Landesrat Tratter: "Postkarten-Motive erhalten!"

Von den malerischen Orts- und Stadtzentren bis hin zu den zahlreichen historischen Bauernhäusern, die flächendeckend in ganz Tirol zu finden sind – das Stadt- und Ortsbildschutzgesetz (SOG) des Landes Tirol schützt dieses wertvolle baukulturelle Erbe.

TIROL Um den bestehenden Schutz auch in Zukunft zu gewährleisten und zu erweitern, wurden auf Initiative des zuständigen Landesrates Johannes Tratter (ÖVP) nun wesentliche Anpassungen im Gesetz vorgenommen, die vom Landtag beschlossen wurden. "In allen Regionen gibt es historische Gebäude, die das typisch tirolerische Landschaftsbild prägen. Mit den Neuerungen im SOG (Stadt- und Ortsbildschutz Gesetz, Anm.) setzen wir in enger Zusammenarbeit mit dem Bundesdenkmalamt ein Ausrufezeichen, um diese über die Landesgrenzen hinaus bekannten 'Postkartenmotive' auch für unsere nachkommenden Generationen zu erhalten", ist Tratter von der Initiative überzeugt.

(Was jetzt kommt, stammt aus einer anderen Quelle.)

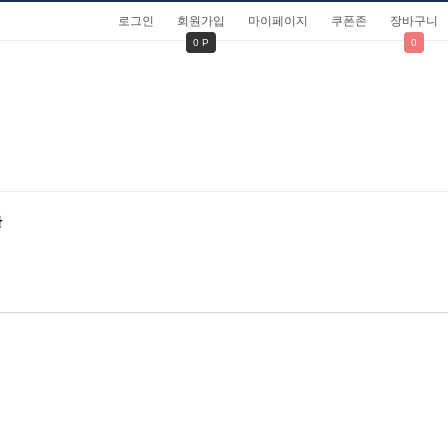
로그인
회원가입
마이페이지
쿠폰존
장바구니
0 P
0
관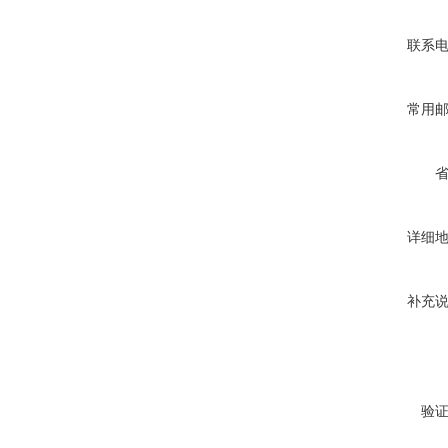
联系
常用
详细
补充
验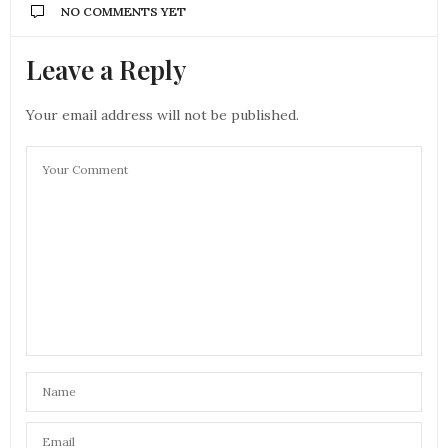
NO COMMENTS YET
Leave a Reply
Your email address will not be published.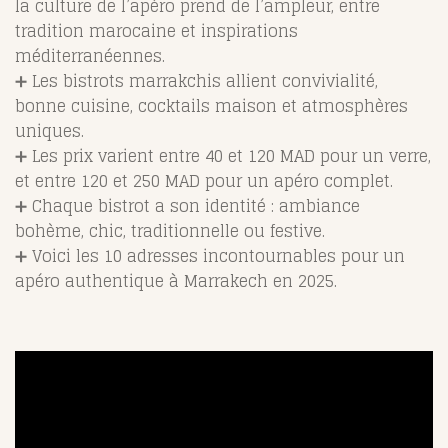
la culture de l’apéro prend de l’ampleur, entre
tradition marocaine et inspirations
méditerranéennes.
➕ Les bistrots marrakchis allient convivialité,
bonne cuisine, cocktails maison et atmosphères
uniques.
➕ Les prix varient entre 40 et 120 MAD pour un verre,
et entre 120 et 250 MAD pour un apéro complet.
➕ Chaque bistrot a son identité : ambiance
bohème, chic, traditionnelle ou festive.
➕ Voici les 10 adresses incontournables pour un
apéro authentique à Marrakech en 2025.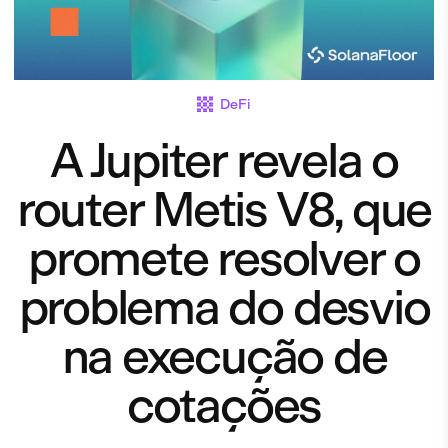
DeFi
A Jupiter revela o
router Metis V8, que
promete resolver o
problema do desvio
na execução de
cotações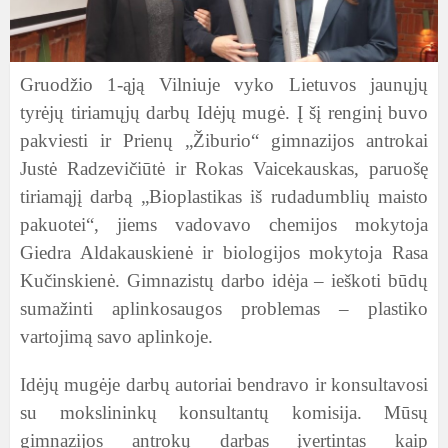
Gruodžio 1-ąją Vilniuje vyko Lietuvos jaunųjų
tyrėjų tiriamųjų darbų Idėjų mugė. Į šį renginį buvo
pakviesti ir Prienų „Žiburio“ gimnazijos antrokai
Justė Radzevičiūtė ir Rokas Vaicekauskas, paruošę
tiriamąjį darbą „Bioplastikas iš rudadumblių maisto
pakuotei“, jiems vadovavo chemijos mokytoja
Giedra Aldakauskienė ir biologijos mokytoja Rasa
Kučinskienė. Gimnazistų darbo idėja – ieškoti būdų
sumažinti aplinkosaugos problemas – plastiko
vartojimą savo aplinkoje.
Idėjų mugėje darbų autoriai bendravo ir konsultavosi
su mokslininkų konsultantų komisija. Mūsų
gimnazijos antrokų darbas įvertintas kaip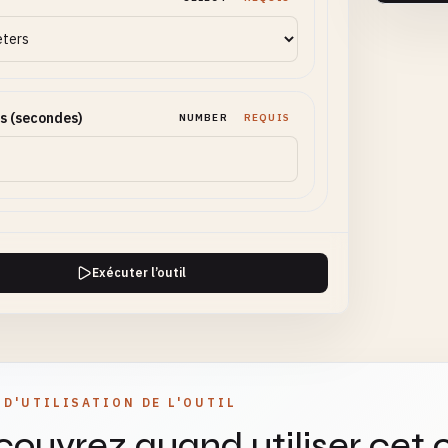
s (secondes)
NUMBER
REQUIS
Exécuter l’outil
 D'UTILISATION DE L'OUTIL
ouvrez quand utiliser cet o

Bereits in 13 Tiroler Gemeinden stehen gür das Ortsbild prägende Gebäude und Gebäudegruppen in insgesamt 21 Schutzzonen. Damit wird vor allem gewährleistet, dass bauliche Maßnahmen – vorwiegend das äußere Erscheinungsbild betreffend – nur unter bestimmten Aspekten durchgeführt werden können. Zudem wird es in Zukunft umfassende Bestandserhebungen geben, damit kulturlandschaftliche Ensembles – Objekte bäuerlicher Architektur mit kulturhistorischer Bedeutung – schützenswert werden. "Jede und jeder kennt die vielen alleinstehenden historischen Gebäudegruppen außerhalb von Ortskernen, die das Landschaftsbild prägen. Auch diese werden in Zukunft durch das SOG im Zuge des Ensembleschutzes erhalten", erklärt LR Tratter.